Independentes de nós são reais o abrangente do mundo (segundo o conceituou Kant, o mundo não é objeto, mas ideia; o que conhecemos está no mundo, nunca é o mundo) e o abrangente da transcendência. Nesse abrangente, o homem atinge o existir, que é real mesmo sem ele, mesmo que não saiba desse existir; mas só é real conforme lhe aparece em geral, na cisão sujeito-objeto da consciência e conforme lhe fala. Tem outro sentido o abrangente entendido como o abrangente que somos nós próprios:

1. Somos existência, isto é, somos vida num mundo, como tudo quanto vive. O abrangente daquilo que vive torna-se objeto nos produtos da vida, nos quais, porém — quer seja forma corpórea, função fisiológica, conexão estrutural de base hereditária da vida inteira, quer seja ferramenta, ação, construção humanas — a vida mesma nunca se esgota; e sim subsiste o abrangente do qual tudo isso se origina. O existir preenche-se em sua manifestação pelo fato de nele se introduzirem, por ele serem portadas ou sujeitas a seu serviço as modalidades do abrangente que se seguem.

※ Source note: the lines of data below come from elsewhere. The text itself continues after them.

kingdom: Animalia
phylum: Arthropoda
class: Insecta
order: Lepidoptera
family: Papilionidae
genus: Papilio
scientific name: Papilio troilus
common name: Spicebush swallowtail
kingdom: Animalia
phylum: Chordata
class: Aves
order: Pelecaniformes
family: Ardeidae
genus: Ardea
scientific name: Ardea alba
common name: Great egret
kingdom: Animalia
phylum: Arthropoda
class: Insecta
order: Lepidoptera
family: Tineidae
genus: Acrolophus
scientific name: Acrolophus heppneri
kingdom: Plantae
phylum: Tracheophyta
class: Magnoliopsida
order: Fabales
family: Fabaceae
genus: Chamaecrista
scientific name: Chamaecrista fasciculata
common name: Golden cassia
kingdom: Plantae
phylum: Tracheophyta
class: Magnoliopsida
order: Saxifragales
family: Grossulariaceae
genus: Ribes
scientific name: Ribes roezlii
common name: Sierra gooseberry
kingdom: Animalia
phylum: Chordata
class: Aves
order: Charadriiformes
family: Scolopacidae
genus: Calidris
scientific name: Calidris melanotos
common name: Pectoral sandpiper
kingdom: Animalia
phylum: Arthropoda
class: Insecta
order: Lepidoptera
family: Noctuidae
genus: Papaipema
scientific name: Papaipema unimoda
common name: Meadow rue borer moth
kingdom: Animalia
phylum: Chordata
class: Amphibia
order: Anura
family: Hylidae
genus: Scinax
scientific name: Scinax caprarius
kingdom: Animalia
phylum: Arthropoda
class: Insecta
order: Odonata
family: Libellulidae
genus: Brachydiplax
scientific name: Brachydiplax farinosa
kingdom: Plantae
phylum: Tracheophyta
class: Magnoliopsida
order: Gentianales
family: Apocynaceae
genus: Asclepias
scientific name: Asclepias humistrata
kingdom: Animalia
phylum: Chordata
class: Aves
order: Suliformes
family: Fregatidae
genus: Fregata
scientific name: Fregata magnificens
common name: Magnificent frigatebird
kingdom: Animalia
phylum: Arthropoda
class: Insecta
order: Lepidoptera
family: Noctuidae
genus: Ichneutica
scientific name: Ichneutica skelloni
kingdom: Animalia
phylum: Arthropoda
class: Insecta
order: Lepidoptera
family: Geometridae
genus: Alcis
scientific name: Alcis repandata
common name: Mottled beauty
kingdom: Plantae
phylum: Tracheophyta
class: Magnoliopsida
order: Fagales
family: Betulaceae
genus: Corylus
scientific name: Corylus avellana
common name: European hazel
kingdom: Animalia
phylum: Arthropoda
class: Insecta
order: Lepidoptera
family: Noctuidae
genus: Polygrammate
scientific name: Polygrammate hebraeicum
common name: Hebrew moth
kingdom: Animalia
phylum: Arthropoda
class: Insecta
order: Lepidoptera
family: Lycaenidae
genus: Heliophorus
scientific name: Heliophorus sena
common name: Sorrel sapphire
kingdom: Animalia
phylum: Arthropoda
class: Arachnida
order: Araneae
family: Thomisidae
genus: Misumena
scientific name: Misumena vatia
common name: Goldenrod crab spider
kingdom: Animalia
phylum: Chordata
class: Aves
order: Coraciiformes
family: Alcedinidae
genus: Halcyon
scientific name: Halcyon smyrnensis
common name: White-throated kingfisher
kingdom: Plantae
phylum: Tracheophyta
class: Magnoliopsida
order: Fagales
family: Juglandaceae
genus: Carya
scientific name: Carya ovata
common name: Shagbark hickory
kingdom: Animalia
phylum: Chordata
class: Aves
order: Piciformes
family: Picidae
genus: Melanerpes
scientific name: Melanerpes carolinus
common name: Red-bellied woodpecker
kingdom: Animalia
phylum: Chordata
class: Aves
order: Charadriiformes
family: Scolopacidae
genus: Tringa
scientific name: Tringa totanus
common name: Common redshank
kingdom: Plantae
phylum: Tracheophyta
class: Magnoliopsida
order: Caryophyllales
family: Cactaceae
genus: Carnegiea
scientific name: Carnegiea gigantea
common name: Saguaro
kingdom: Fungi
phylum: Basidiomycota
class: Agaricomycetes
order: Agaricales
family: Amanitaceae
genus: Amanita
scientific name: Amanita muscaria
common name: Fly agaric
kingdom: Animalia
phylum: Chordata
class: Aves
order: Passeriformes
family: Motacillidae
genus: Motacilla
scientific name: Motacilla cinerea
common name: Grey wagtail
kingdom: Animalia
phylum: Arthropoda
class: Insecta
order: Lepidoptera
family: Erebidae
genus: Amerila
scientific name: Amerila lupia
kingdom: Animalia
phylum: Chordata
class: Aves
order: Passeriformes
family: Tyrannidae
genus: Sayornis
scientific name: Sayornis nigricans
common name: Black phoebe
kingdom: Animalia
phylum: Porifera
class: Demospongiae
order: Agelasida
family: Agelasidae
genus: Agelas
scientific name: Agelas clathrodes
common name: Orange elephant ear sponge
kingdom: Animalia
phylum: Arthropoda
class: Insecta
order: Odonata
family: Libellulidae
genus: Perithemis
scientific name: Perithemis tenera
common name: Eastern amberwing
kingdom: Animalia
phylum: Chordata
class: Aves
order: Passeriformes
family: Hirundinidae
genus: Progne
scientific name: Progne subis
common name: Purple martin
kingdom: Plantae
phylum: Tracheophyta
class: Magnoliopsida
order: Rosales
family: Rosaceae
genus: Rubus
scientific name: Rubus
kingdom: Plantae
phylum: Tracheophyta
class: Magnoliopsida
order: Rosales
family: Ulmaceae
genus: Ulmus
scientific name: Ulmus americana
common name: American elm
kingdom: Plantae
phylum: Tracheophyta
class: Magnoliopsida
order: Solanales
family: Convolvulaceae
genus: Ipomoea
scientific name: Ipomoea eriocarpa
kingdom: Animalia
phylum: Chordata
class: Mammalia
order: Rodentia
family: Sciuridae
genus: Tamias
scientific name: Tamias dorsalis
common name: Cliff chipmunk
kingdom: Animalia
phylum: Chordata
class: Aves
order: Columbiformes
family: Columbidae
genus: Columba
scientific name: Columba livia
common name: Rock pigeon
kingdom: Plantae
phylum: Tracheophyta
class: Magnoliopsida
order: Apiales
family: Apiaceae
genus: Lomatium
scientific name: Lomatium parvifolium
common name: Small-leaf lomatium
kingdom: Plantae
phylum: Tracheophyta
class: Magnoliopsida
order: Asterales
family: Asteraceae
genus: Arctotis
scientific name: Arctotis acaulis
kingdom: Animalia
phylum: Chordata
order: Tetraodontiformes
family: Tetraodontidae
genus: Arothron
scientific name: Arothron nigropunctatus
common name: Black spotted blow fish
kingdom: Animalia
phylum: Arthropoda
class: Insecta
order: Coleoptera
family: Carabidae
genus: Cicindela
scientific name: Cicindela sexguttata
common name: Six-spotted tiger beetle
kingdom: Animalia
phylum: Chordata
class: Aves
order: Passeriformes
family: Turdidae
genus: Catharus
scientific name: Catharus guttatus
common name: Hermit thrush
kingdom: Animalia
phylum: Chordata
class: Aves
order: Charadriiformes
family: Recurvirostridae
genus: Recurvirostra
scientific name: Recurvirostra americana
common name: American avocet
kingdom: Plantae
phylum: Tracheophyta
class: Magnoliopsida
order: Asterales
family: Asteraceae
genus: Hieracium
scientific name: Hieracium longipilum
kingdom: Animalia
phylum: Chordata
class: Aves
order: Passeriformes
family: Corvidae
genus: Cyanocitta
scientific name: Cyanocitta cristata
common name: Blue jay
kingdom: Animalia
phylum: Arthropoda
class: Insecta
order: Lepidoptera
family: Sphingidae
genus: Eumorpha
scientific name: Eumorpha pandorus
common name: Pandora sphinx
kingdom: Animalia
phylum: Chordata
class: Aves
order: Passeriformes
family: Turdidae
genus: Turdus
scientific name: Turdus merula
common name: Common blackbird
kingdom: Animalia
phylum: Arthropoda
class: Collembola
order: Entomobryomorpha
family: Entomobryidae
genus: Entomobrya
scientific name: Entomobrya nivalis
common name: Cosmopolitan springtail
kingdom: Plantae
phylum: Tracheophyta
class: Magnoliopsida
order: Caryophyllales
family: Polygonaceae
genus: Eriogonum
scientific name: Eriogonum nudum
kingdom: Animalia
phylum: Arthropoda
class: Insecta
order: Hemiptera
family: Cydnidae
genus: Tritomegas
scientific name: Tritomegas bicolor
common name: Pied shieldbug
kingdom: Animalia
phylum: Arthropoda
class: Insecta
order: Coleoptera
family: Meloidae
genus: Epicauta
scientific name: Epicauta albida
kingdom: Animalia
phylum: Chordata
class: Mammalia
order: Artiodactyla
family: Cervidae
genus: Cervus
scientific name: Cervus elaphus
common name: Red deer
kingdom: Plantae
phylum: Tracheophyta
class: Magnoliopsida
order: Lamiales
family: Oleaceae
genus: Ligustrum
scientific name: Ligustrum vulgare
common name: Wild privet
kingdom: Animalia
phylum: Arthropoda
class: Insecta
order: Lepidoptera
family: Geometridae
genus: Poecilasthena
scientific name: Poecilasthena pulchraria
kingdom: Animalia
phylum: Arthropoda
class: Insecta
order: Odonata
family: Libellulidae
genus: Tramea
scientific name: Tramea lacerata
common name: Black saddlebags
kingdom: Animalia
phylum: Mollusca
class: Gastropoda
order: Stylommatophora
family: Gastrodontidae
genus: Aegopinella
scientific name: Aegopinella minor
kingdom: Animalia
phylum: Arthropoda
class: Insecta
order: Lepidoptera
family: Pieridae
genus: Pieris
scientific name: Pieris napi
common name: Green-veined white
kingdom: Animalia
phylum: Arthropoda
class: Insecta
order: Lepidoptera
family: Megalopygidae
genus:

2. Somos consciência em geral, isto é, participamos na validez geral, que permite ao sujeito saber em formas, na cisão do existir em sujeito e objeto, toda a objetividade. Só o que aparece nessa consciência é que é existir para nós. Somos abrangente no qual tudo que existe pode ser mentado, sabido, conhecido, tocado, ouvido, dentro das formas objetivas.

3. Somos mente, isto é, a totalidade eventual, que as ideias-guiam, de conexões compreensíveis em nós mesmos e naquilo que produzimos, fazemos e pensamos.

Estas três modalidades do abrangente que somos engrenam-se entre si, mas sem coincidir, apenas roçando uma na outra. São as modalidades em que constituímos puras imanências; na objetificação e subjetificação deste abrangente aparecemos, adequada e empiricamente, como objeto da investigação biológica e psicológica; com o que, entretanto, não nos esgotamos, porque vivemos a partir de uma origem que ultrapassa a existência, à medida que esta se torna, empiricamente, objetiva; que ultrapassa a consciência em geral e a mente; e isso como existência possível e como razão propriamente. Essa origem de nosso ser, que escapa à investigação empírica de toda sorte e só se esclarece pelo auto-esclarecimento filosófico, manifesta-se: 1. na insuficiência que o homem experimenta em si, porque nele há permanente inadaptação à sua existência, ao seu saber, ao seu mundo mental; 2. na incondicionalidade a que ele se submete como se fosse seu próprio ser, ou como se fosse aquilo que a este ser é compreensível, é válido, é dito; 3. no impulso incessante para a unidade, porque o homem nunca está satisfeito com certa modalidade do abrangente por si, nem com todas elas juntas; aspira à unidade básica, à unidade que, só ela, é existir e eternidade; 4. na consciência de uma recordação inapreensível, como se houvesse existido desde o começo da criação, como “se partilhasse de uma ciência com a criação” (Schelling) ; ou ainda como se pudesse lembrar-se de alguma coisa vista antes de qualquer existir universal (Platão); na consciência da imortalidade, que não é sobrevivência em outra forma, mas ocultamente atemporal na eternidade, a qual se lhe apresenta com o aspecto de modo de prosseguimento contínuo no tempo.